Okay, I really didn't see this coming.
Ketika terbangun suatu pagi, aku mendapati sebuah pesan singkat dari seorang kawan. Kawan baik, tentunya. Kami sudah menjalin persahabatan sejak sekolah menengah pertama dan kini sama-sama menempuh pendidikan S2. Pesannya itu cukup dalam. “Teman, kalau aku pindah kota, kamu akan sedih tidak? Tentunya aku berharap jawabanmu iya, hehe.”
Bukannya kami tidak pernah terpisah jauh. Sejak lulus dari sekolah menengah pertama 10 tahun yang lalu, kami pun sudah tidak pernah lagi duduk menuntut ilmu di tempat yang sama. Dua tahun lalu pun ia pergi ke negeri matahari terbit selama satu tahun untuk mendalami ilmu yang telah dipelajarinya semasa kuliah. Tentunya selama kurun waktu itu aku tidak pernah bertemu dengannya.

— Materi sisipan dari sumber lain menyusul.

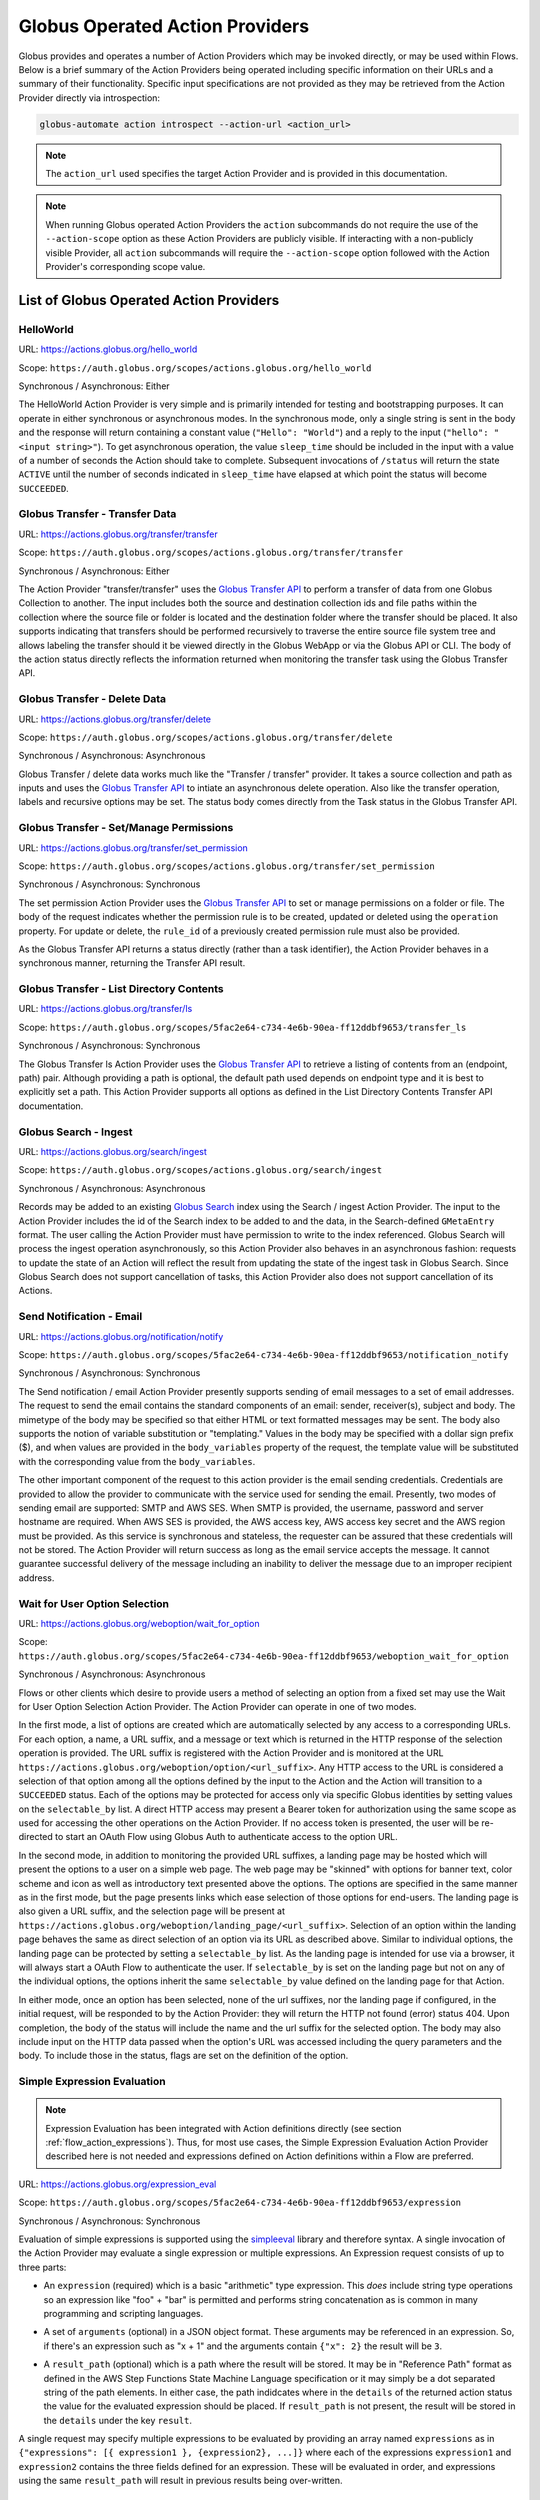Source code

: .. _globus_action_providers:

Globus Operated Action Providers
================================

Globus provides and operates a number of Action Providers which may be invoked
directly, or may be used within Flows. Below is a brief summary of the Action
Providers being operated including specific information on their URLs and a
summary of their functionality. Specific input specifications are not provided
as they may be retrieved from the Action Provider directly via introspection:

.. code-block:: BASH

    globus-automate action introspect --action-url <action_url>


.. note::
    The ``action_url`` used specifies the target Action Provider and is provided
    in this documentation.

.. note::
    When running Globus operated Action Providers the ``action`` subcommands
    do not require the use of the ``--action-scope`` option as these Action
    Providers are publicly visible. If interacting with a non-publicly visible
    Provider, all ``action`` subcommands will require the ``--action-scope``
    option followed with the Action Provider's corresponding scope value.

List of Globus Operated Action Providers
^^^^^^^^^^^^^^^^^^^^^^^^^^^^^^^^^^^^^^^^

HelloWorld
----------

URL: `<https://actions.globus.org/hello_world>`_

Scope: ``https://auth.globus.org/scopes/actions.globus.org/hello_world``

Synchronous / Asynchronous: Either

The HelloWorld Action Provider is very simple and is primarily intended for
testing and bootstrapping purposes. It can operate in either synchronous or
asynchronous modes. In the synchronous mode, only a single string is sent in the
body and the response will return containing a constant value (``"Hello":
"World"``) and a reply to the input (``"hello": "<input string>"``).  To get
asynchronous operation, the value ``sleep_time`` should be included in the input
with a value of a number of seconds the Action should take to complete.
Subsequent invocations of ``/status`` will return the state ``ACTIVE`` until the
number of seconds indicated in ``sleep_time`` have elapsed at which point the
status will become ``SUCCEEDED``.


Globus Transfer - Transfer Data
-------------------------------


URL: `<https://actions.globus.org/transfer/transfer>`_

Scope: ``https://auth.globus.org/scopes/actions.globus.org/transfer/transfer``

Synchronous / Asynchronous: Either

The Action Provider "transfer/transfer" uses the `Globus Transfer API
<https://docs.globus.org/api/transfer/task_submit/>`_ to perform a
transfer of data from one Globus Collection to another. The input
includes both the source and destination collection ids and file paths
within the collection where the source file or folder is located and
the destination folder where the transfer should be placed. It also
supports indicating that transfers should be performed recursively to
traverse the entire source file system tree and allows labeling the
transfer should it be viewed directly in the Globus WebApp or via the
Globus API or CLI. The body of the action status directly reflects the
information returned when monitoring the transfer task using the
Globus Transfer API.

Globus Transfer - Delete Data
-----------------------------

URL: `<https://actions.globus.org/transfer/delete>`_

Scope: ``https://auth.globus.org/scopes/actions.globus.org/transfer/delete``

Synchronous / Asynchronous: Asynchronous

Globus Transfer / delete data works much like the "Transfer /
transfer" provider. It takes a source collection and path as inputs
and uses the `Globus Transfer API
<https://docs.globus.org/api/transfer/task_submit/>`_ to intiate an
asynchronous delete operation. Also like the transfer operation,
labels and recursive options may be set. The status body comes
directly from the Task status in the Globus Transfer API.

Globus Transfer - Set/Manage Permissions
----------------------------------------

URL: `<https://actions.globus.org/transfer/set_permission>`_

Scope: ``https://auth.globus.org/scopes/actions.globus.org/transfer/set_permission``

Synchronous / Asynchronous: Synchronous

The set permission Action Provider uses the `Globus Transfer API
<https://docs.globus.org/api/transfer/acl/>`_ to set or manage permissions on a
folder or file. The body of the request indicates whether the permission rule is to be created, updated or deleted using the ``operation`` property. For update or delete, the ``rule_id`` of a previously created permission rule must also be provided.

As the Globus Transfer API returns a status directly (rather than a
task identifier), the Action Provider behaves in a synchronous manner,
returning the Transfer API result.

Globus Transfer - List Directory Contents
-----------------------------------------

URL: `<https://actions.globus.org/transfer/ls>`_

Scope: ``https://auth.globus.org/scopes/5fac2e64-c734-4e6b-90ea-ff12ddbf9653/transfer_ls``

Synchronous / Asynchronous: Synchronous

The Globus Transfer ls Action Provider uses the `Globus Transfer API
<https://docs.globus.org/api/transfer/file_operations/#list_directory_contents>`_
to retrieve a listing of contents from an (endpoint, path) pair.
Although providing a path is optional, the default path used depends
on endpoint type and it is best to explicitly set a path. This Action
Provider supports all options as defined in the List Directory
Contents Transfer API documentation.

Globus Search - Ingest
----------------------

URL: `<https://actions.globus.org/search/ingest>`_

Scope: ``https://auth.globus.org/scopes/actions.globus.org/search/ingest``

Synchronous / Asynchronous: Asynchronous

Records may be added to an existing `Globus Search
<https://docs.globus.org/api/search/>`_ index using the Search /
ingest Action Provider. The input to the Action Provider includes the
id of the Search index to be added to and the data, in the
Search-defined ``GMetaEntry`` format. The user calling the Action
Provider must have permission to write to the index referenced. Globus
Search will process the ingest operation asynchronously, so this
Action Provider also behaves in an asynchronous fashion: requests to
update the state of an Action will reflect the result from updating
the state of the ingest task in Globus Search. Since Globus Search
does not support cancellation of tasks, this Action Provider also does
not support cancellation of its Actions.

Send Notification - Email
-------------------------

URL: `<https://actions.globus.org/notification/notify>`_

Scope: ``https://auth.globus.org/scopes/5fac2e64-c734-4e6b-90ea-ff12ddbf9653/notification_notify``

Synchronous / Asynchronous: Synchronous

The Send notification / email Action Provider presently supports sending of
email messages to a set of email addresses. The request to send the email
contains the standard components of an email: sender, receiver(s), subject and
body. The mimetype of the body may be specified so that either HTML or text
formatted messages may be sent. The body also supports the notion of variable
substitution or "templating." Values in the body may be specified with a dollar
sign prefix ($), and when values are provided in the ``body_variables`` property
of the request, the template value will be substituted with the corresponding
value from the ``body_variables``.

The other important component of the request to this action provider is the
email sending credentials. Credentials are provided to allow the provider to
communicate with the service used for sending the email. Presently, two modes of
sending email are supported: SMTP and AWS SES. When SMTP is provided, the
username, password and server hostname are required. When AWS SES is provided,
the AWS access key, AWS access key secret and the AWS region must be provided.
As this service is synchronous and stateless, the requester can be assured that
these credentials will not be stored. The Action Provider will return success as
long as the email service accepts the message. It cannot guarantee successful
delivery of the message including an inability to deliver the message due to an
improper recipient address.

Wait for User Option Selection
------------------------------

URL: `<https://actions.globus.org/weboption/wait_for_option>`_

Scope: ``https://auth.globus.org/scopes/5fac2e64-c734-4e6b-90ea-ff12ddbf9653/weboption_wait_for_option``

Synchronous / Asynchronous: Asynchronous

Flows or other clients which desire to provide users a method of selecting an
option from a fixed set may use the Wait for User Option Selection Action
Provider. The Action Provider can operate in one of two modes.

In the first mode, a list of options are created which are automatically
selected by any access to a corresponding URLs. For each option, a name, a URL
suffix, and a message or text which is returned in the HTTP response of the
selection operation is provided. The URL suffix is registered with the Action
Provider and is monitored at the URL
``https://actions.globus.org/weboption/option/<url_suffix>``. Any HTTP access to
the URL is considered a selection of that option among all the options defined
by the input to the Action and the Action will transition to a ``SUCCEEDED``
status. Each of the options may be protected for access only via specific Globus
identities by setting values on the ``selectable_by`` list. A direct HTTP access
may present a Bearer token for authorization using the same scope as used for
accessing the other operations on the Action Provider. If no access token is
presented, the user will be re-directed to start an OAuth Flow using Globus Auth
to authenticate access to the option URL.

In the second mode, in addition to monitoring the provided URL suffixes, a
landing page may be hosted which will present the options to a user on a simple
web page. The web page may be "skinned" with options for banner text, color
scheme and icon as well as introductory text presented above the options. The
options are specified in the same manner as in the first mode, but the page
presents links which ease selection of those options for end-users. The landing
page is also given a URL suffix, and the selection page will be present at
``https://actions.globus.org/weboption/landing_page/<url_suffix>``. Selection of
an option within the landing page behaves the same as direct selection of an
option via its URL as described above. Similar to individual options, the
landing page can be protected by setting a ``selectable_by`` list. As the
landing page is intended for use via a browser, it will always start a OAuth
Flow to authenticate the user. If ``selectable_by`` is set on the landing page
but not on any of the individual options, the options inherit the same
``selectable_by`` value defined on the landing page for that Action.

In either mode, once an option has been selected, none of the url suffixes, nor
the landing page if configured, in the initial request, will be responded to by
the Action Provider: they will return the HTTP not found (error) status 404.
Upon completion, the body of the status will include the name and the url suffix
for the selected option. The body may also include input on the HTTP data passed
when the option's URL was accessed including the query parameters and the body.
To include those in the status, flags are set on the definition of the option.


Simple Expression Evaluation
----------------------------

.. note::
    Expression Evaluation has been integrated with Action definitions directly
    (see section :ref:`flow_action_expressions`). Thus, for most use cases, the
    Simple Expression Evaluation Action Provider described here is not needed
    and expressions defined on Action definitions within a Flow are preferred.

URL: `<https://actions.globus.org/expression_eval>`_

Scope: ``https://auth.globus.org/scopes/5fac2e64-c734-4e6b-90ea-ff12ddbf9653/expression``

Synchronous / Asynchronous: Synchronous

Evaluation of simple expressions is supported using the `simpleeval
<https://github.com/danthedeckie/simpleeval>`_ library and therefore syntax. A
single invocation of the Action Provider may evaluate a single expression or
multiple expressions. An Expression request consists of up to three parts:

* | An ``expression`` (required) which is a basic "arithmetic" type expression.
   This *does* include string type operations so an expression like "foo" + "bar"
   is permitted and performs string concatenation as is common in many programming
   and scripting languages.

* | A set of ``arguments`` (optional) in a JSON object format. These arguments
    may be referenced in an expression. So, if there's an expression such as "x +
    1" and the arguments contain ``{"x": 2}`` the result will be ``3``.

* | A ``result_path`` (optional) which is a path where the result will be
    stored. It may be in "Reference Path" format as defined in the AWS Step
    Functions State Machine Language specification or it may simply be a dot
    separated string of the path elements. In either case, the path indidcates where
    in the ``details`` of the returned action status the value for the evaluated
    expression should be placed. If ``result_path`` is not present, the result will
    be stored in the ``details`` under the key ``result``.

A single request may specify multiple expressions to be evaluated by providing
an array named ``expressions`` as in ``{"expressions": [{ expression1 },
{expression2}, ...]}`` where each of the expressions ``expression1`` and
``expression2`` contains the three fields defined for an expression. These will
be evaluated in order, and expressions using the same ``result_path`` will
result in previous results being over-written.


Datacite DOI Minting
--------------------

URL: `<https://actions.globus.org/datacite/mint/basic_auth>`_

Scope: ``https://auth.globus.org/scopes/5fac2e64-c734-4e6b-90ea-ff12ddbf9653/datacite_mint_basic_auth_action_all``

Synchronous / Asynchronous: Synchronous

The Datacite DOI Minting action provider uses the `Datacite JSON API
<https://support.datacite.org/docs/api-create-dois>`_ to mint DOIs. The main
part of the body input is as specified in that API. The additional fields
provide the username and password (the "Basic Auth" credentials which is part of
the name of the URL and scope string) as well as a flag indicating whether it
should be used in the Datacite test service or the production service.

Example Input:

.. code-block:: JSON

    {
      "as_test": true,
      "username": "<A Datacite Username>",
      "password": "<A Datacite Password>",
      "Doi": {
        "id": "10.80206/ap_test",
        "type": "dois",
        "attributes": {
          "doi": "10.80206/ap_test",
          "creators": [{"name":"Globus Dev Team"}],
          "titles": [
            {"title": "Test Title"}
          ],
          "publisher": "Globus",
          "publicationYear": "2020"
        }
      }
    }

Namun ketika memikirkan bahwa dia akan resmi pindah ke kota lain, aku jadi termenung juga. “Kamu mau dibawa sama siapa, ke mana?”, tanyaku dingin dalam balasan SMS. “Siapa bilang aku mau diboyong orang? Aku mau pergi aja.” Jawabnya tak kalah menyengit. “Emang kalau diboyong orang, kenapa?” lanjutnya. Ya tidak apa-apa juga sih, pikirku. Hanya saja lebih terdengar keren jika pergi dengan kemauan sendiri ketimbang “terpaksa” ikut pasangan. Bukan berarti ini buruk juga, aku sendiri seumur hidup berpindah-pindah tempat tinggal karena mengikuti pekerjaan ayahku. Aku jadi terbayang bagaimana perasaan ibuku hidup dalam rantauan. Tapi nyatanya ibuku baik-baik saja dan justru menjalani hidup dengan penuh semangat karena merasa setiap hari adalah petualangan.

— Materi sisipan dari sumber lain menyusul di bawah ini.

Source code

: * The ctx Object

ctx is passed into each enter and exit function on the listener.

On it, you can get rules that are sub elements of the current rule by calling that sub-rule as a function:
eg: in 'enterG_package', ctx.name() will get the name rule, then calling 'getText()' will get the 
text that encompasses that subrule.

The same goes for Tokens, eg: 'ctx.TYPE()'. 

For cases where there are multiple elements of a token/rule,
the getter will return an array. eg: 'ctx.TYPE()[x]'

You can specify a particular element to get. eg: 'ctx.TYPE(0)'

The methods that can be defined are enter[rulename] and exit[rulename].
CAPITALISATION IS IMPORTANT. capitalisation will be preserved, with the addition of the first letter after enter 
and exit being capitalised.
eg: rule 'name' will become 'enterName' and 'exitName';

Pertanyaan menggelitik kembali menghampiriku. Kenapa pindah kota? Kita sudah hidup di ibukota negara, kota yang menawarkan kesempatan paling menggiurkan untuk melakukan dan mendapatkan apa pun yang kita inginkan. Ingin menuntut ilmu, berkarier, berbisnis, bahkan untuk sekedar mencari tempat hiburan terbaik. Kenapa harus pindah ke kota lain? Kenapa tidak sekalian saja pindah ke luar negeri? “Pindah negara.. Belum ada kesempatan. Lagipula, nggak dulu lah. Aku pingin melahirkan dan membesarkan anak di Indonesia”, jawabnya. Aku keukeuh mengingatkannya bahwa aku sendiri besar di luar negeri, dan itu menjadi pengalaman luar biasa untukku dan adik-adikku. Kenapa sampai ada orang yang tidak ingin seperti itu? Aku tidak habis pikir. “Insya Allah, pengalaman baik nggak cuma ada di luar..” jawabnya lagi. Aku masih tetap melongo membaca tanggapannya. She really doesn’t know what she’s missing, pikirku gemas.
Lalu dia menyebutkan tempat-tempat dan pulau-pulau yang ingin ia kunjungi. Semua pernah aku datangi dan hanya membuatku gerah ingin segera “pulang” ke tanah Jawa. Aku menyebutkan bagaimana keadaan di kota-kota itu. Wajar kalau hanya untuk berlibur, itu pasti menyenangkan. Tapi untuk pindah dan tinggal seterusnya di sana? Ia kembali menjawab, “Aku ingin menjelajah Indonesia. Aku ‘kan belum pernah ke pulau-pulau lain. Anggap saja tempat baru, pengalaman baru, hidup baru.”
Jawabannya kembali membuatku termenung. Semua nilai-nilai tentang kesuksesan dan kebahagiaan yang aku anut selama ini diuji dengan beberapa buah kalimat dari sahabatku sendiri, orang yang selama ini aku pikir sangat aku mengerti. Aku menulis ini juga sambil terus berpikir, apa aku yang salah selama ini? Tapi memangnya ada di antara kami yang salah? Atau saja, memang setiap orang berbeda-beda?
Akhirnya aku menutup renungan hari ini dengan sebuah kalimat sederhana yang sungguh teramat menohok setiap kali aku pikirkan kembali.
Who am I to judge someone else’s happiness?